One knowledge graph, four outputs. The text brief, audio brief, diagram, and PDF all come from the same JSON. They don't drift from each other. What the voice says matches what the PDF shows.

The PDF itself is something we're proud of. Full cover page, architecture section, Mermaid diagram rendered to PNG, feature map, and a complete per-file table. Generating a document that knows a codebase cold and lays it all out in a proper report still feels a bit magic.

What We Learned

A 1M token context window isn't just a bigger limit it changes what you can build. Being able to treat an entire codebase as a single input and reason over it coherently is qualitatively different from anything we could do before.

ProactivityConfig is underexplored. Having a model decide when to speak rather than waiting to be prompted is a fundamentally different interaction model and it's barely documented. We learned most of what we know by reading the ADK source.

Ambient AI lives or dies on restraint. A model that talks too much is worse than no model. "Only speak when you see something specific and actionable" is the most important line in the entire system prompt, and it took a lot of failed versions to get there.

Browser audio has a lot of moving parts. PCM encoding, jitter buffers, gapless playback, interruption, background tab survival none of it is hard individually but they all interact. Plan more time than you think you need.

What's Next for Compass

Private repo support through GitHub OAuth — right now it's public repos only.
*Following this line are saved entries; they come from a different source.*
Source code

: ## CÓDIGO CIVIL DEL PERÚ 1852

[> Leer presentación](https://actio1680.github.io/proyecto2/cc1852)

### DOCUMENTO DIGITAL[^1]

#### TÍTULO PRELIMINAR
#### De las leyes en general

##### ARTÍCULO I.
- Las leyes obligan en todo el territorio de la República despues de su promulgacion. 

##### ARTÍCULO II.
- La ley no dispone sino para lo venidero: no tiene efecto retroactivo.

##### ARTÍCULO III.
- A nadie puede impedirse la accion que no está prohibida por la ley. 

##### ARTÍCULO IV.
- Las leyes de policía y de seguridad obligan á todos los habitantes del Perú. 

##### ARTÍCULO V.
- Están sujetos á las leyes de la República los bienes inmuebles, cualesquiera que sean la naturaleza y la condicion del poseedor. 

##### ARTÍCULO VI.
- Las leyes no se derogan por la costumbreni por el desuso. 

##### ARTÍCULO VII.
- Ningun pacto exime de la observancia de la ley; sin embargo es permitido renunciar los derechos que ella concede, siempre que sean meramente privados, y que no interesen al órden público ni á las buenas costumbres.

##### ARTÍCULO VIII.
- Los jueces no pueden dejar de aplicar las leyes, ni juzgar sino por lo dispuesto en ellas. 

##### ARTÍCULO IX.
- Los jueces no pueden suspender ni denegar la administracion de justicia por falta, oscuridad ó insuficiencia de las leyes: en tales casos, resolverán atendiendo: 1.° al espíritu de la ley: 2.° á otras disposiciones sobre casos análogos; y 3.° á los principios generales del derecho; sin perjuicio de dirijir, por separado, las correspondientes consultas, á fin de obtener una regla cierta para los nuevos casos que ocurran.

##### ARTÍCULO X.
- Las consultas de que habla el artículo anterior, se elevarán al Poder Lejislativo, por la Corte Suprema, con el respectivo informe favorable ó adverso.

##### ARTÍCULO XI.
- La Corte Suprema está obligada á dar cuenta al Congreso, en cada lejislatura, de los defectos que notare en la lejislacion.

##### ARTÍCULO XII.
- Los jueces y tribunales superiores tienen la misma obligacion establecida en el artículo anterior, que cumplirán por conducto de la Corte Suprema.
Redis for persistent storage, so sessions survive restarts and cold starts on Cloud Run.

Incremental updates watch commits and re-analyse only what changed, rather than running the full pipeline on every push.

A VS Code extension that surfaces the knowledge graph inline. Hover a function, see what depends on it. Open a file, get an instant brief for that module.

Team mode shared knowledge graphs where multiple developers can annotate the same repo, so institutional knowledge actually accumulates instead of living in one person's head.